This week marks the one year anniversary of the loss of our colleague and friend, Barbara Rich, Ed.D., who led our communications department for more than twenty years. To honor her memory, we are pleased to announce that we are joining her daughter, Marla Hassner, in the endowment of a new “Barbara Rich Award for Social Justice” at her alma mater, the City College of New York (CCNY). This award will be given every spring to “an outstanding graduating senior at CCNY who (1) has demonstrated talent in the study and practical pursuit of social justice and (2) has demonstrated the potential to be a social justice leader in their career.”
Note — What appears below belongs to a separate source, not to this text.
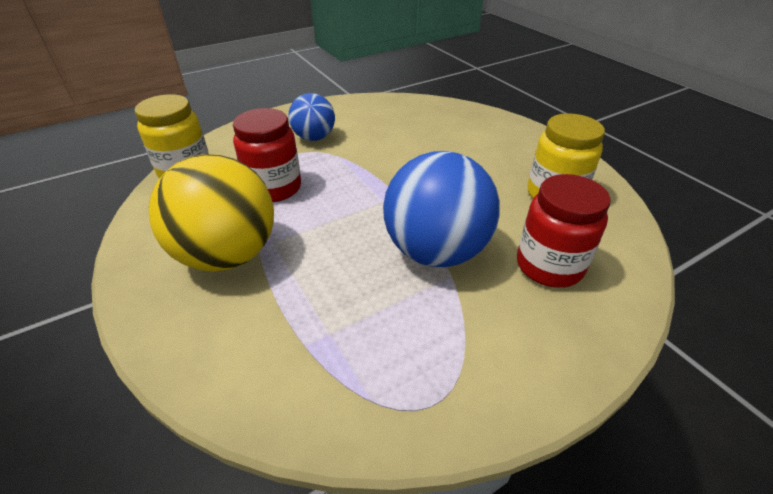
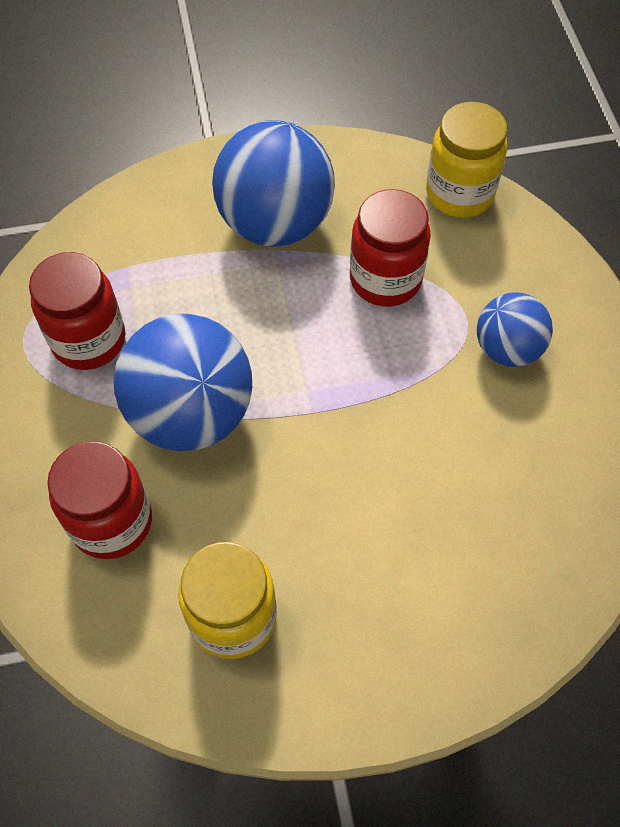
camera: 110 degrees right, 20 degrees up
yellow ball [149,154,274,272] -> blue ball [212,120,335,247]
none -> red jar [29,252,125,370]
A plaque bearing the names of the recipients will be displayed at the college’s Colin Powell School for Civic and Global Leadership. It will read:

Barbara Rich was a proud alumna of the City College of New York who, beginning as a student activist and continuing throughout her life, fought for social justice and equality, and defended the civil rights of all people. At CCNY she worked on the college newspaper and challenged those who would limit free speech and restrict personal freedom. She went on to earn her doctorate from Columbia University, but always considered herself first a City College graduate. After a lengthy career in academia, Dr. Rich served as Executive Vice President at the Dana Foundation. She was an educator, a communicator, a leader, and an unyielding advocate for a more equal and just society.